This repository contains the PyTorch Implementation of SubSpectralNets introduced in the following paper:
SubSpectralNet - Using Sub-Spectrogram based Convolutional Neural Networks for Acoustic Scene Classification (Accepted in ICASSP 2019)
Sai Samarth R Phaye, Emmanouil Benetos, and Ye Wang.
Click here for the presentation!
We introduce a novel approach of using spectrograms in Convolutional Neural Networks in the context of acoustic scene classification. First, we show from the statistical analysis that some specific bands of mel-spectrograms carry discriminative information than other bands, which is specific to every soundscape. From the inferences taken by this, we propose SubSpectralNets in which we first design a new convolutional layer that splits the time-frequency features into sub-spectrograms, then merges the band-level features on a later stage for the global classification. The effectiveness of SubSpectralNet is demonstrated by a relative improvement of +14% accuracy over the DCASE 2018 baseline model. The detailed architecture of SubSpectralNet is shown below.
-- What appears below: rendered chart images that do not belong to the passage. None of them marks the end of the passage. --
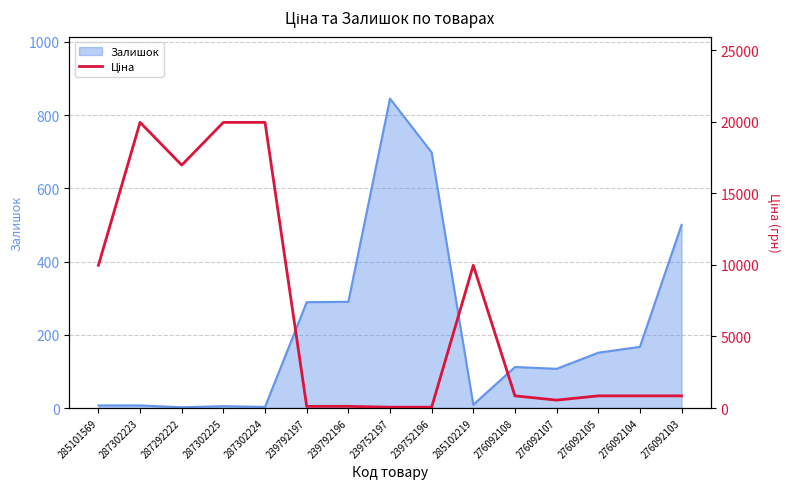

Is it true that the value at 276092103 is 405.6?

False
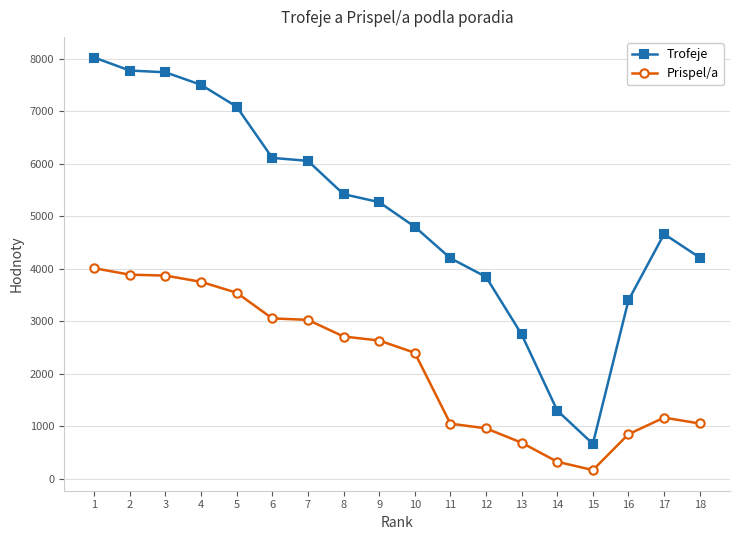

Read the Trofeje value at 14.

1300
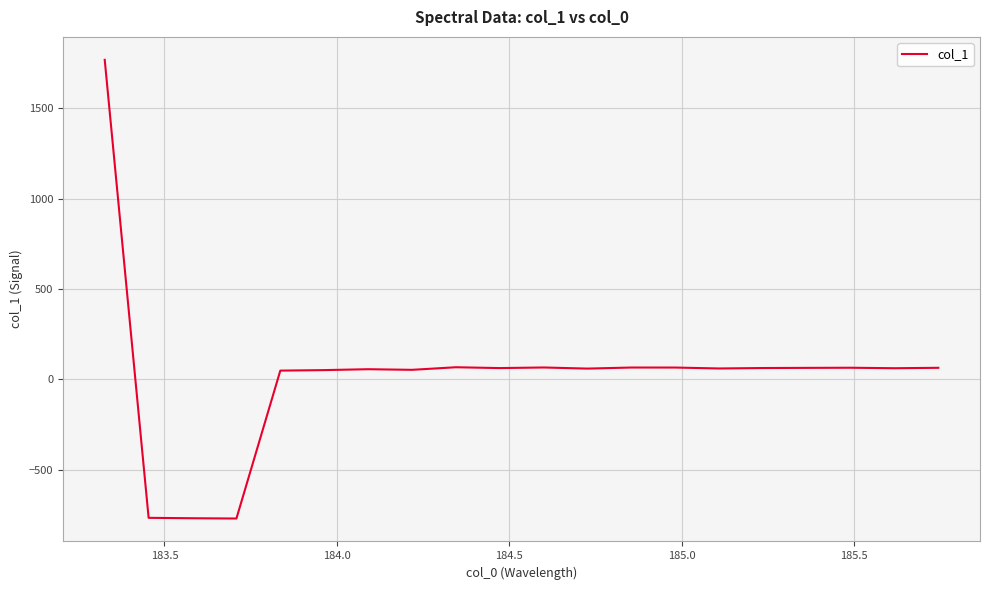

How many values are above zero?

17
If you have any queries regarding the code, please contact us on the following email: phaye.samarth@gmail.com (Sai Samarth R Phaye)
Following are the steps to follow for using this implementation:
Before anything, it is expected that you download and extract the DCASE 2018 ASC Development Dataset. You should obtain a folder named "TUT-urban-acoustic-scenes-2018-development", which contains various subfolders like "audio", "evaluation_setup" etc. Once you get this folder, following are the steps to execute the code:
Step 1. Clone the repository to local
git clone https://github.com/ssrp/SubSpectralNet-PyTorch.git SubSpectralNets
cd SubSpectralNets/code
Step 2. Install the prerequisites
pip install -r requirements.txt
Step 3. Train a SubSpectralNet
Train with default settings:
python main.py --root-dir <location_of_dataset>/TUT-urban-acoustic-scenes-2018-development/
For more settings, the code is well-commented and it's easy to change the parameters looking at the comments.
You should be able to see the losses for every iteration on the console. Additionally, you could also visualize the losses on TensorBoard by creating a tensorboard session using the following command (run on a new console, in the same directory):
tensorboard --logdir=.
For your convenience, there is one log file in the code/tensorboard-logs directory.
The statistical results of the network are shared in Section 4 of the paper. Following is the accuracy curve obtained after training the model on 40 mel-bin magnitude spectrograms, 20 sub-spectrogram size and 10 mel-bin hop-size (72.18%, average-best accuracy in three runs).